Vous parliez il y a un instant de la communauté internationale. Vous terminez ici, à Madrid, une importante tournée européenne au cours de laquelle vous avez été reçu par les principaux dirigeants et hauts fonctionnaires de l’Union. Quel est le signal que vous avez voulu donner par ce voyage au tout début de votre mandat ?
Je termine ce voyage en Europe pour montrer que l’effort en valait la peine. Pour montrer à tous les Européens qui nous ont soutenus et à tous les Guatémaltèques, aux millions de Guatémaltèques honnêtes qui ont cru en l’espoir et qui ont voté pour nous, que nous avons réussi à nous imposer face à l’assaut des corrompus.
Le signal que nous voulions donner, c’est que nous travaillons à faire fonctionner les institutions. Nous voulons consolider les institutions de la démocratie, récupérer et rétablir les institutions de la justice et ainsi reprendre le chemin du développement. Nous invitons donc les pays et les peuples démocratiques du monde à nous accompagner sur ce chemin.
Vous avez fermement condamné l’invasion russe en Ukraine et vous avez même rencontré Zelensky il y a quelques jours. Cela n’est pas si commun pour un chef d’État latino-américain, alors que l’on parle par exemple de la montée en puissance du « Sud global ». Quelle est votre position à cet égard et comment le Guatemala cherchera-t-il à se positionner sur la scène internationale sous votre présidence ?
Nous croyons en la nécessité de construire, de reconstruire et de renforcer un système multilatéral ancré sur le droit international. Ce dernier doit obéir à des règles qui résultent d’une discussion entre États souverains dans laquelle les différents États — grands et petits — peuvent s’asseoir à la même table en toute égalité.
Un système international régi par ce type de principes est la meilleure garantie, pour des pays comme le nôtre, de maintenir nos objectifs et de préserver nos droits dans ce même système. Par conséquent, notre présence internationale sera marquée par cette recherche de collaboration et de coopération fondée sur notre conviction : il faut défendre les principes de la démocratie et de la résolution pacifique des conflits.
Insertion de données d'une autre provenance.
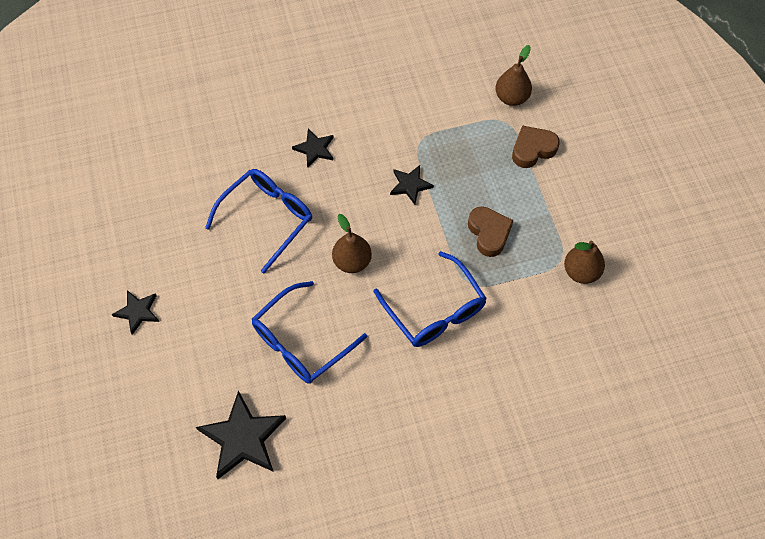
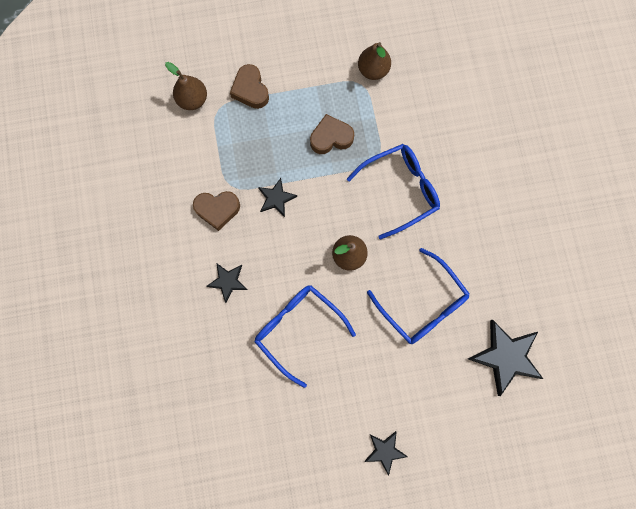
camera: 85 degrees left, 15 degrees up
none -> brown heart [193,191,240,231]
En ce moment clé du deuxième anniversaire de l’invasion russe à grande échelle de l’Ukraine, que pourrait faire le Guatemala en particulier — et que devrait faire, selon vous, l’ensemble de la région latino-américaine sur cette question ?
D’une manière générale, le monde doit contribuer à la recherche de mécanismes permettant de trouver une solution pacifique à la situation actuelle. Nous devons trouver une solution pacifique et négociée à la guerre en Ukraine — et à tous les autres différends et conflits internationaux.
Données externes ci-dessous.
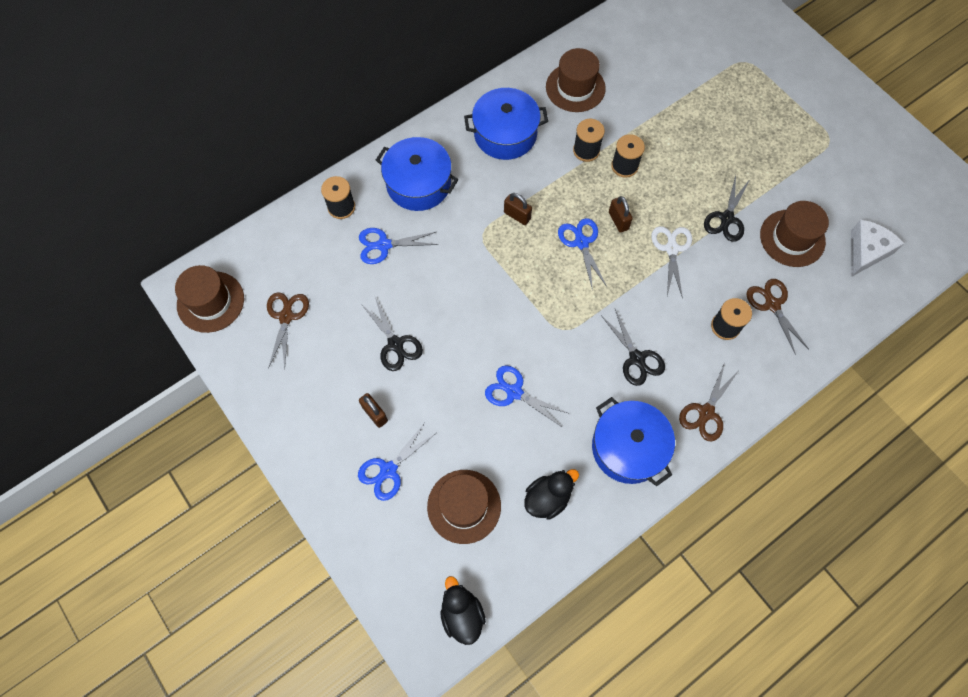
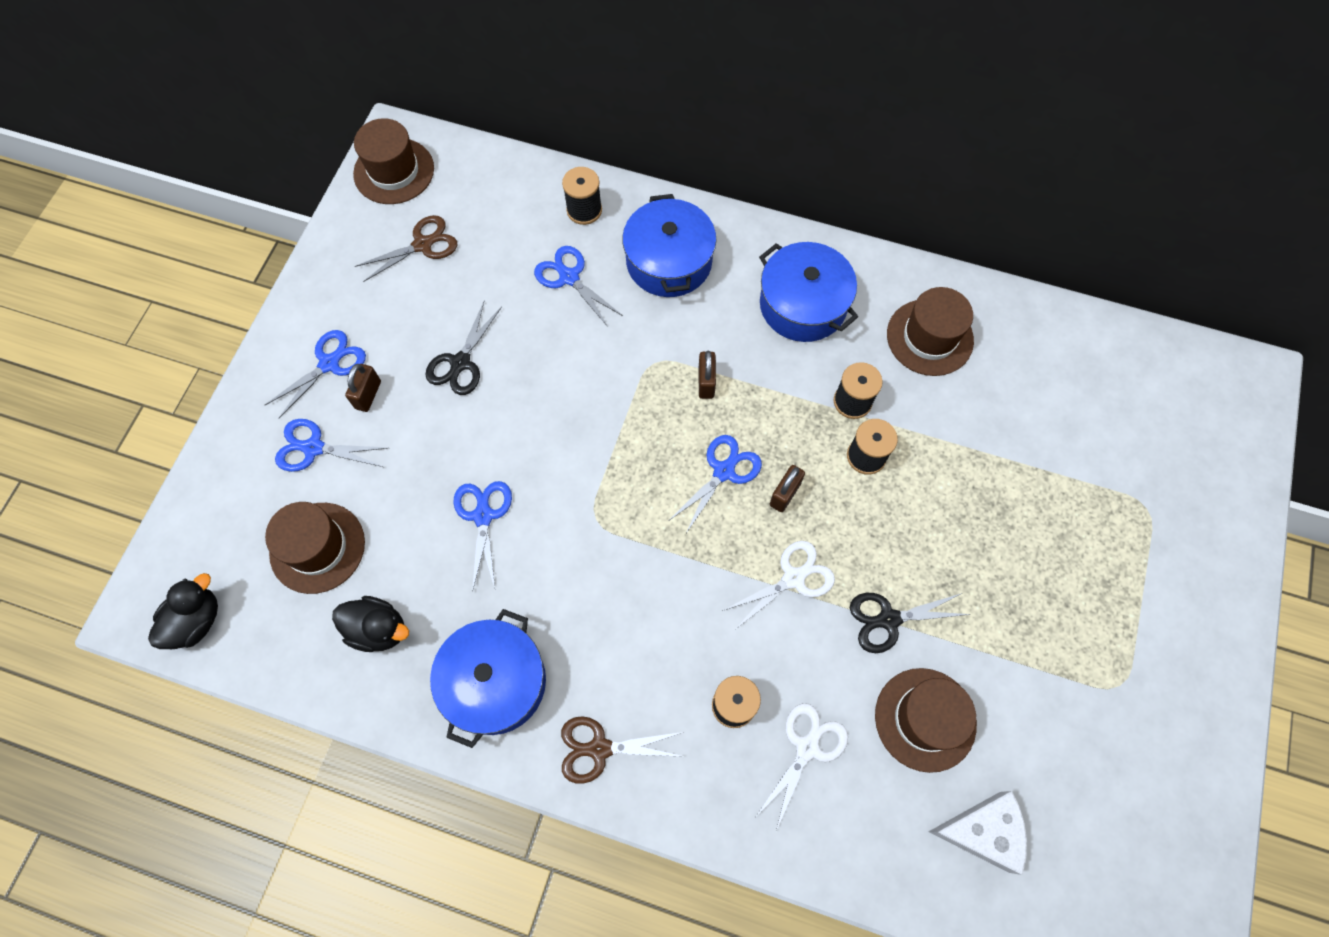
camera: 55 degrees right, 0 degrees up
black scissors [601,309,665,386] -> none
brown scissors [746,279,809,355] -> white scissors [756,703,848,831]
none -> blue scissors [265,330,366,419]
Nous pensons que c’est l’occasion de redoubler d’efforts et de commencer à réfléchir à des solutions aux crises et aux fractures dont souffre le monde.
Quel est, selon vous, le plus grand défi qui vous attend aujourd’hui au Guatemala ?
Nous devons mettre fin à la corruption dans le pays. Ce fléau ne fait pas seulement disparaître les fonds, il détruit aussi les institutions et les ronge. Par conséquent, nous sommes confrontés à un État qui a du mal à fonctionner efficacement.
Notre principal défi est de reconstruire ces institutions pour qu’elles retrouvent leur capacité d’action efficace et commencent à apporter des réponses à la population dans les domaines concrets de la santé, de l’éducation, des infrastructures de transports et du développement.
Et le principal danger ?
Le principal danger auquel nous sommes confrontés, je pense, est la possibilité que l’appareil judiciaire, toujours coopté, tente à nouveau de mener un coup de judiciarisation fallacieuse de la politique contre le gouvernement.